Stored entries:
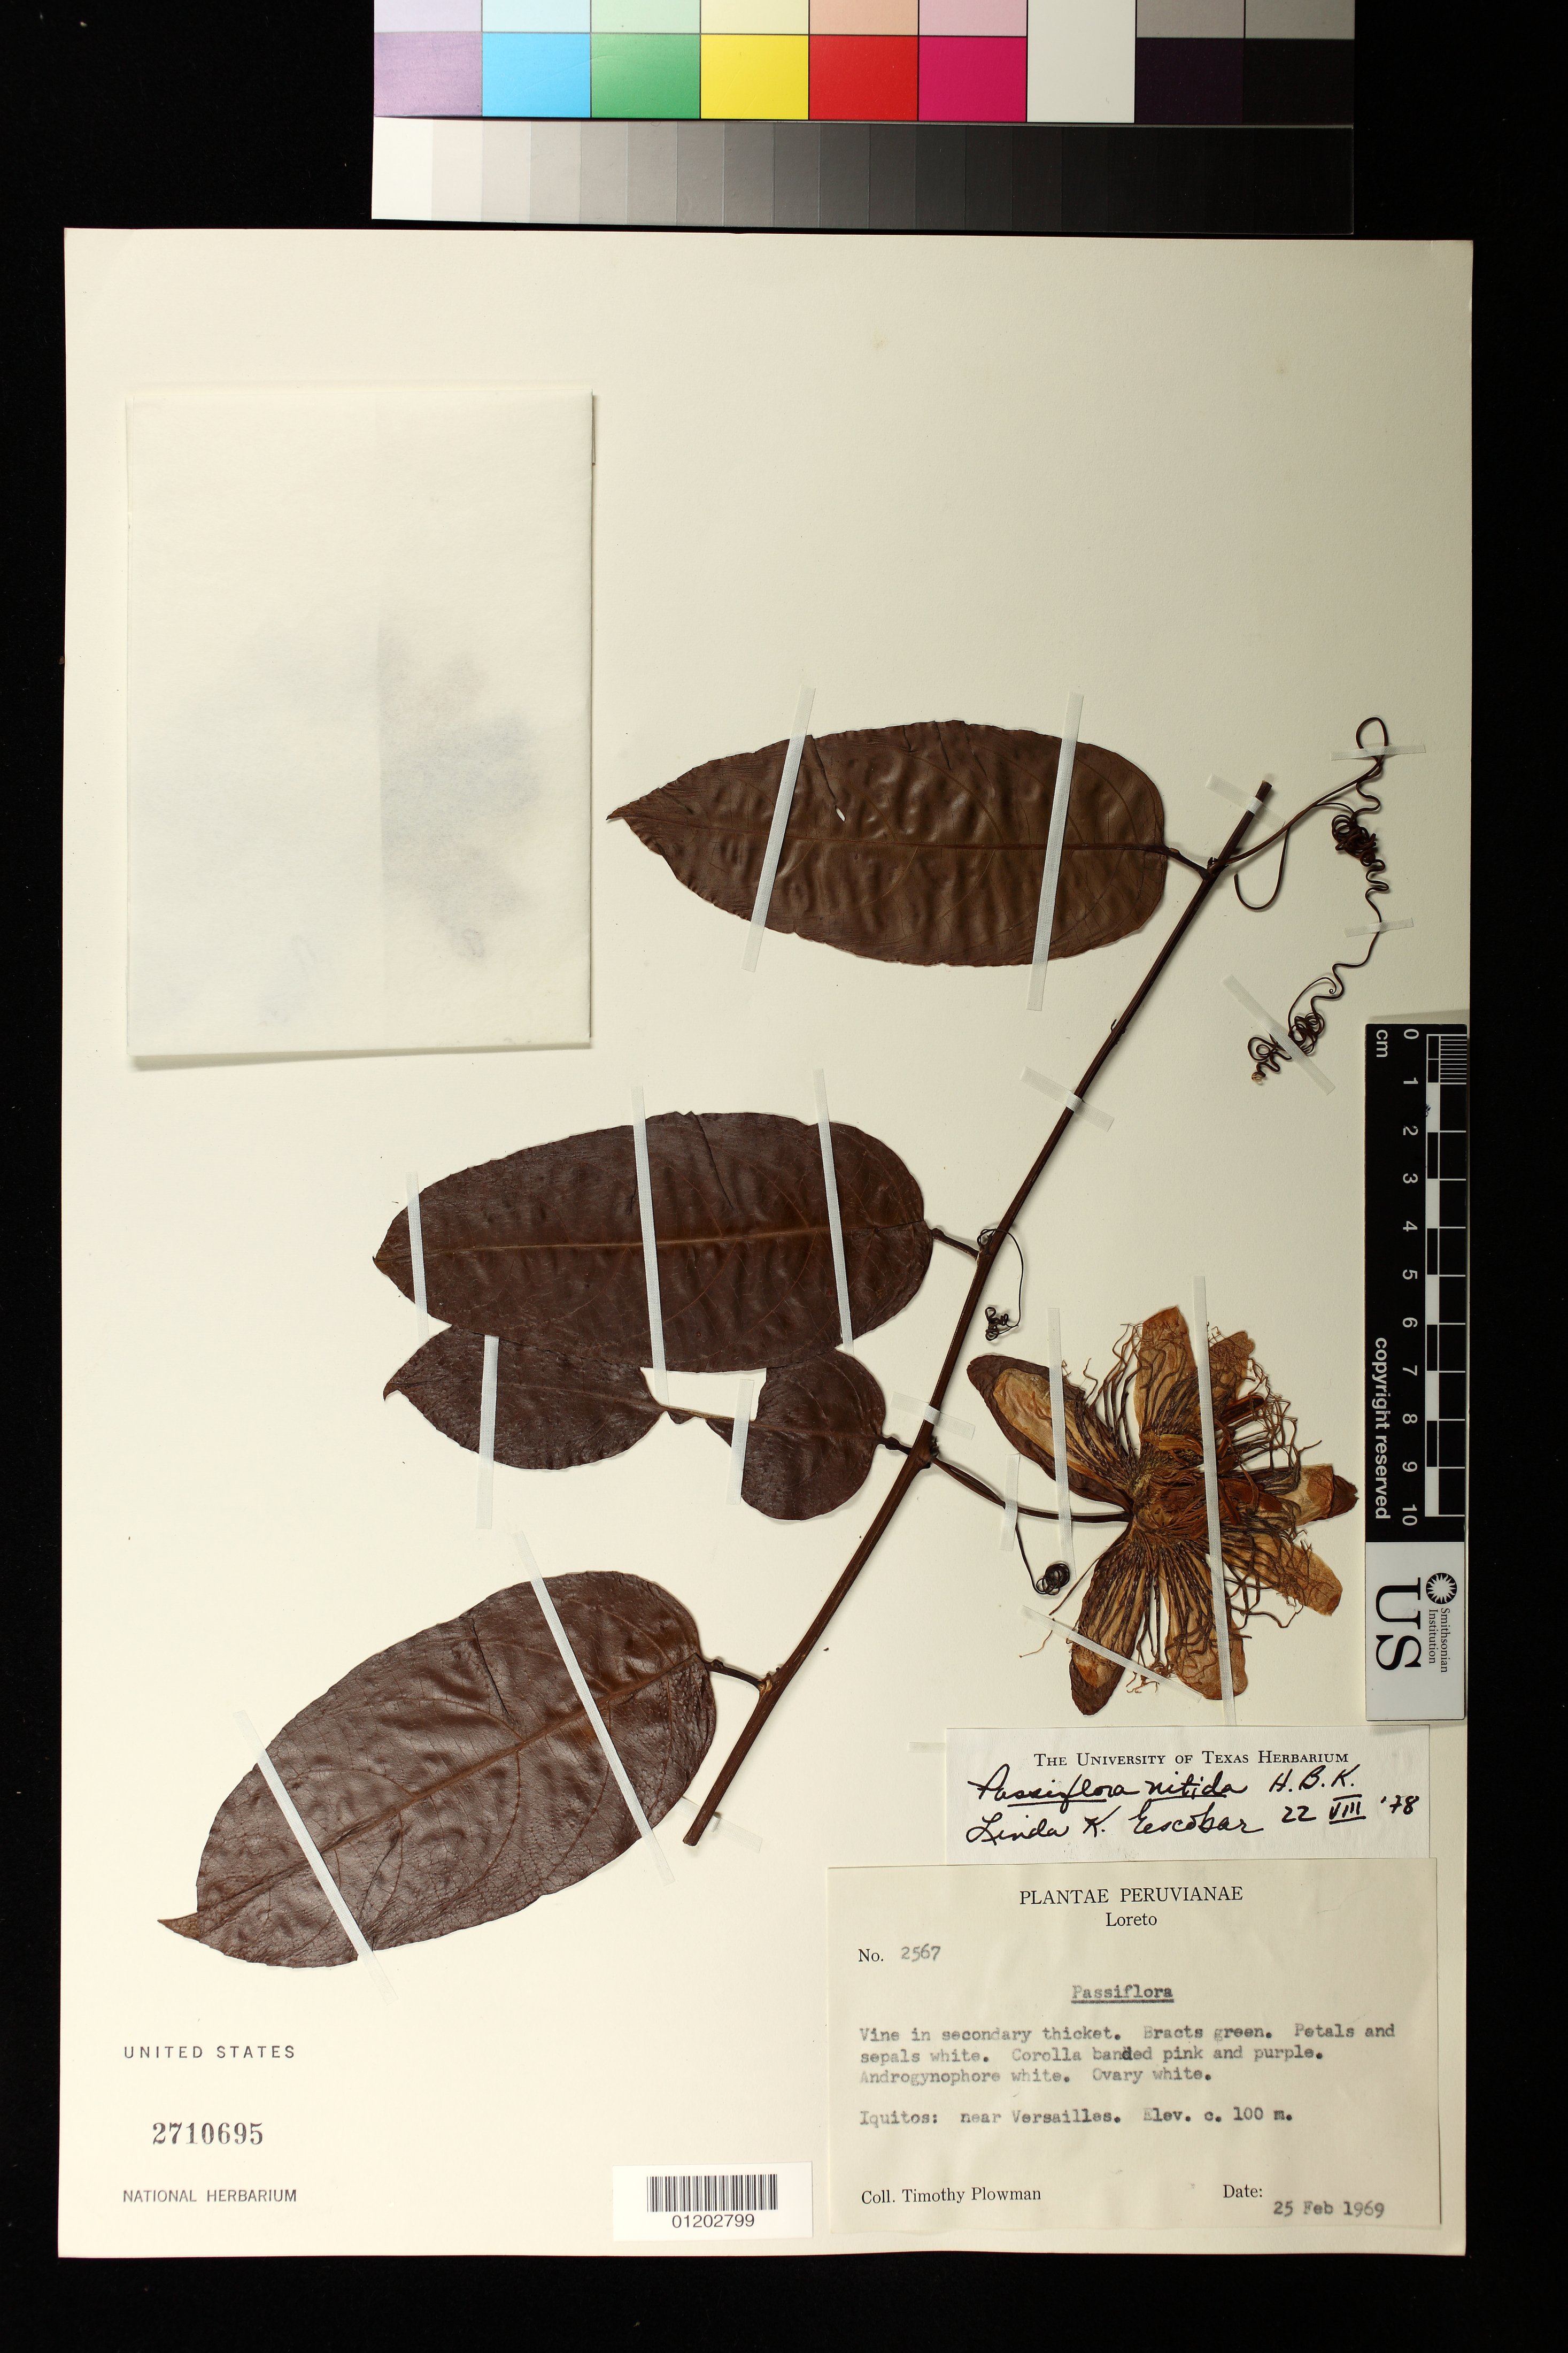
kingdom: Plantae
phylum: Tracheophyta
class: Magnoliopsida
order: Malpighiales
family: Passifloraceae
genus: Passiflora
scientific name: Passiflora nitida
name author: Kunth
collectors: T. Plowman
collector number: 2567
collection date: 1969-02-25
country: Peru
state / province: Loreto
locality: Iquitos: near Versailles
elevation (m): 100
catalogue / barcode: US 2710695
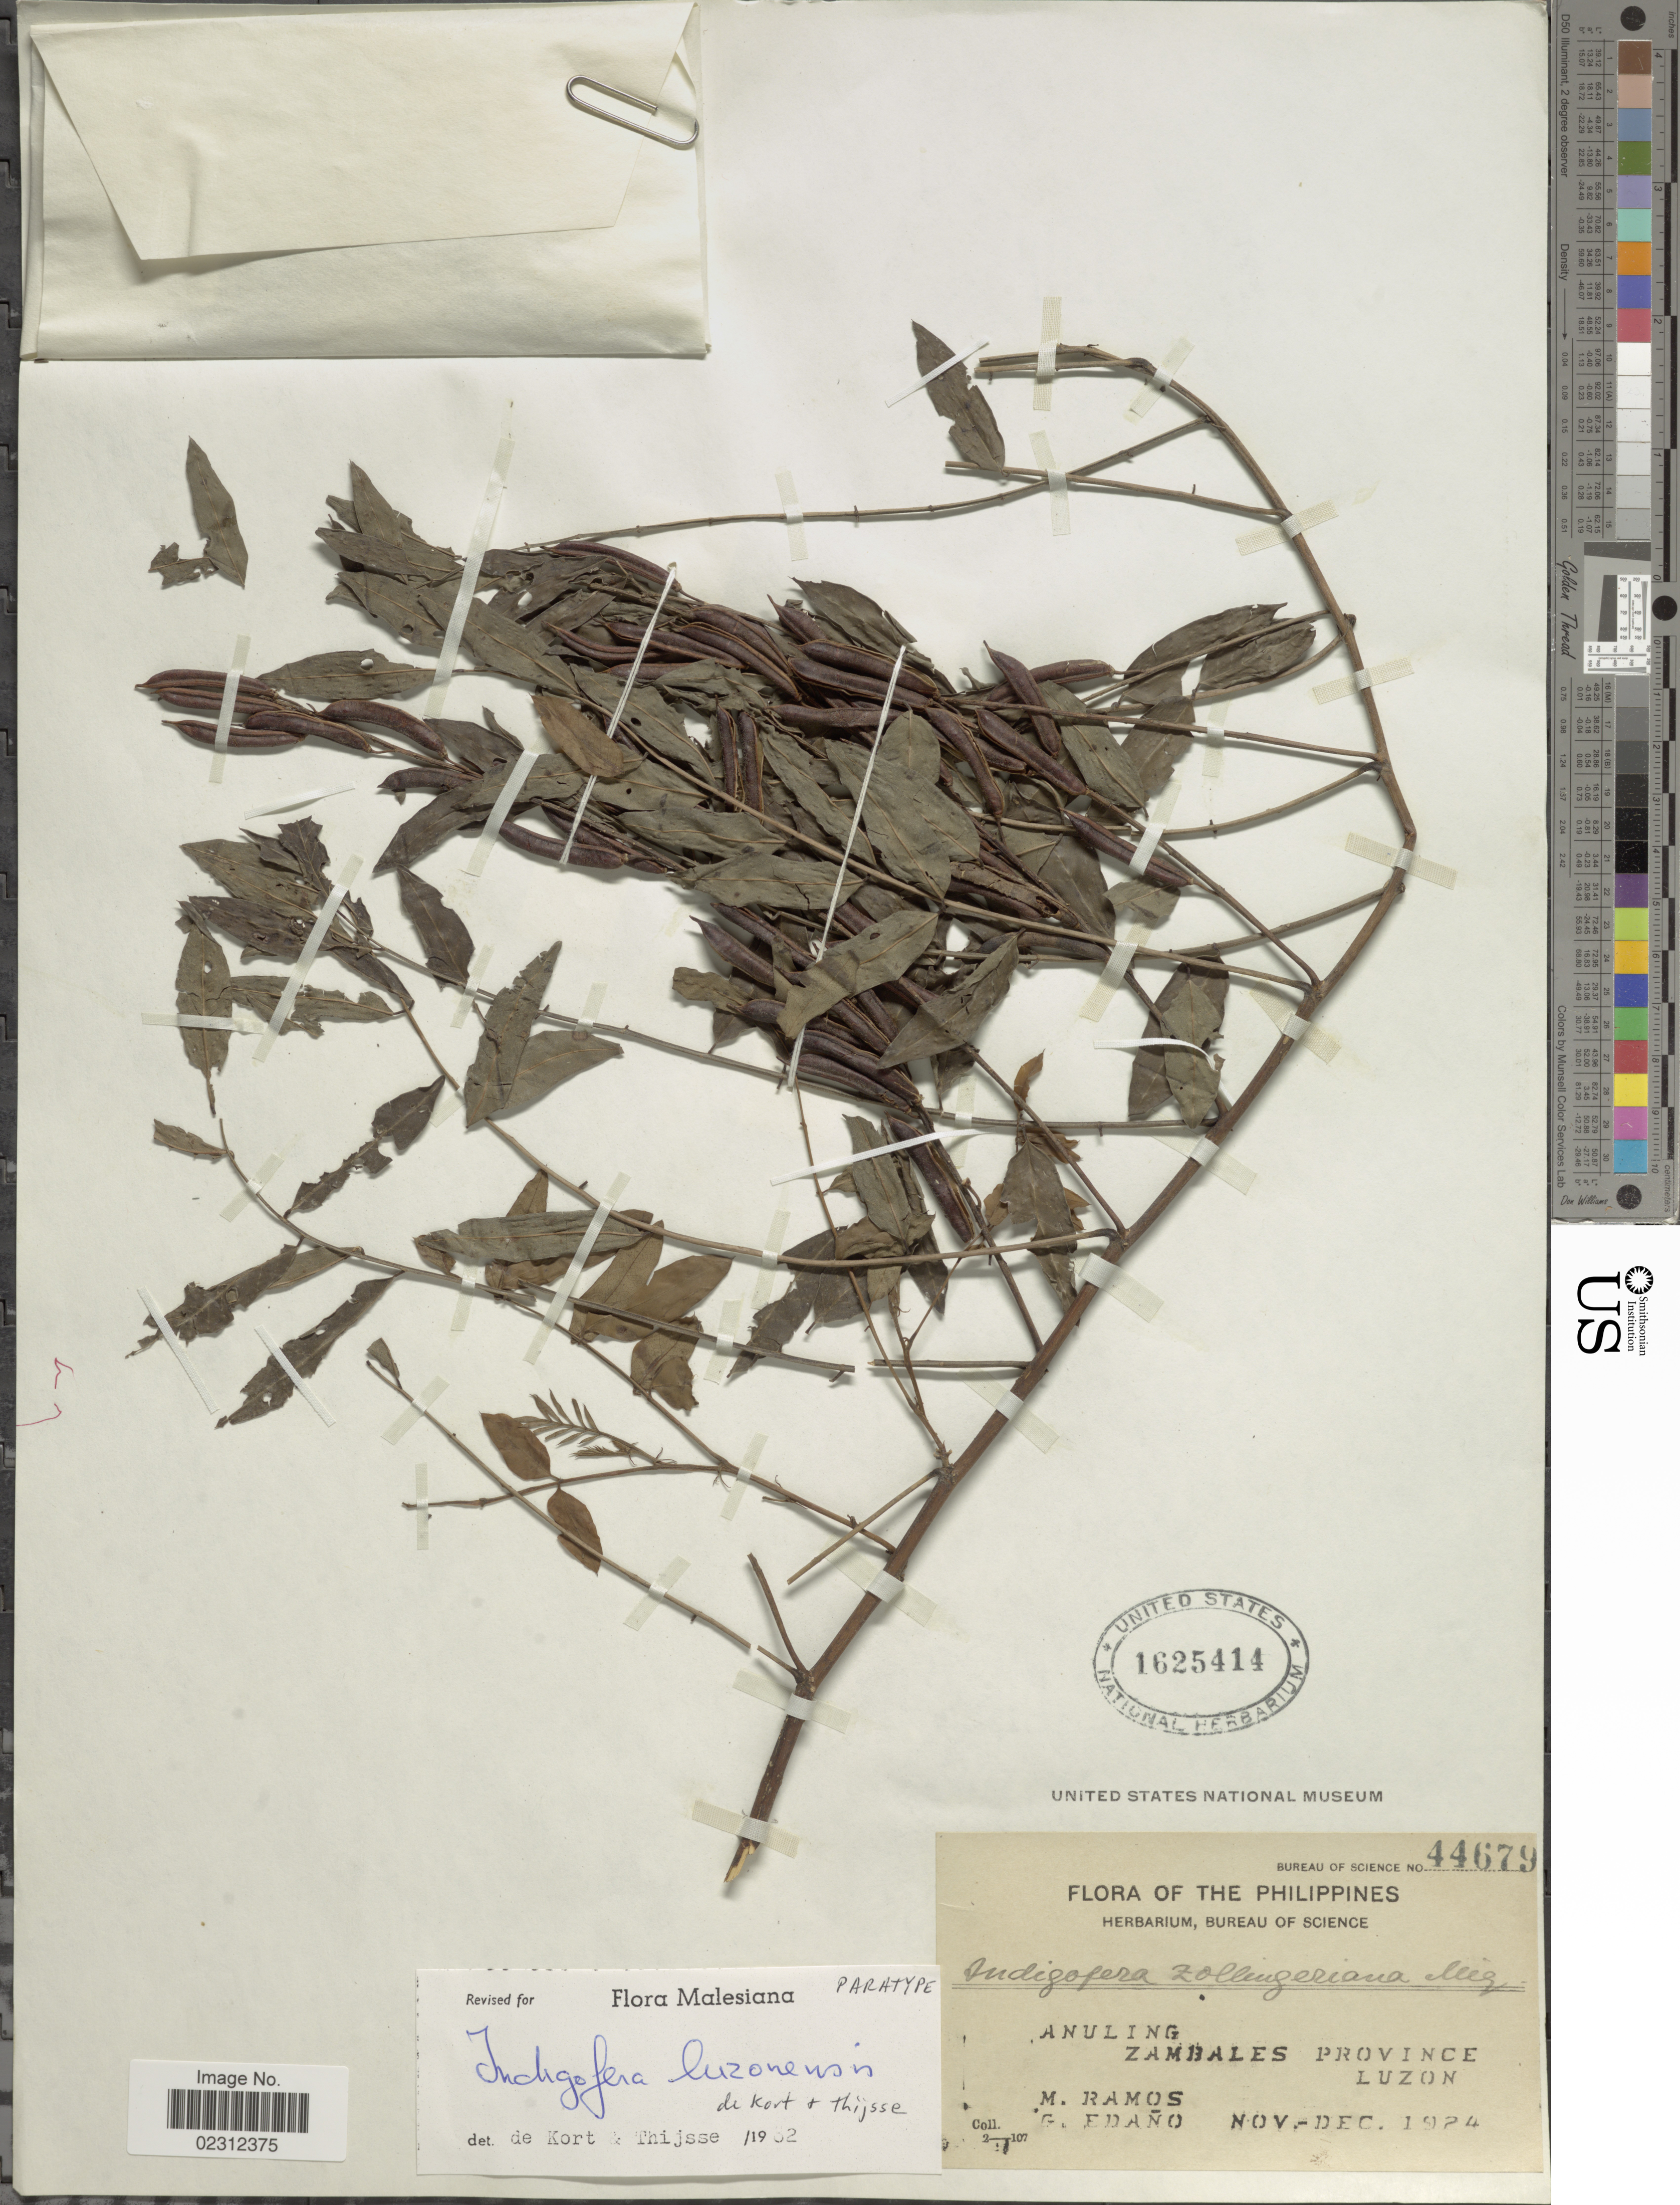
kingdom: Plantae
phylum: Tracheophyta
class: Magnoliopsida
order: Fabales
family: Fabaceae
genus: Indigofera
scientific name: Indigofera luzonensis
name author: de Korte & Thijsse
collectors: M. Ramos & G. Edaño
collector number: Bureau Of Science 44679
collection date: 1924-11/1924-12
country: Philippines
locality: Anuling, Zambales Province, Luzon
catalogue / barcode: US 1625414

▶ To be done: In the entries above, could you put the part that opens with the line containing "family: Passifloraceae" and closes with the line containing "collection date: 1924-11/1924-12" into a JSON list of strings, with one string per line, blank lines skipped and the pictures left out?

▶ Solution for this task:
[
  "family: Passifloraceae",
  "genus: Passiflora",
  "scientific name: Passiflora nitida",
  "name author: Kunth",
  "collectors: T. Plowman",
  "collector number: 2567",
  "collection date: 1969-02-25",
  "country: Peru",
  "state / province: Loreto",
  "locality: Iquitos: near Versailles",
  "elevation (m): 100",
  "catalogue / barcode: US 2710695",
  "kingdom: Plantae",
  "phylum: Tracheophyta",
  "class: Magnoliopsida",
  "order: Fabales",
  "family: Fabaceae",
  "genus: Indigofera",
  "scientific name: Indigofera luzonensis",
  "name author: de Korte & Thijsse",
  "collectors: M. Ramos & G. Edaño",
  "collector number: Bureau Of Science 44679",
  "collection date: 1924-11/1924-12"
]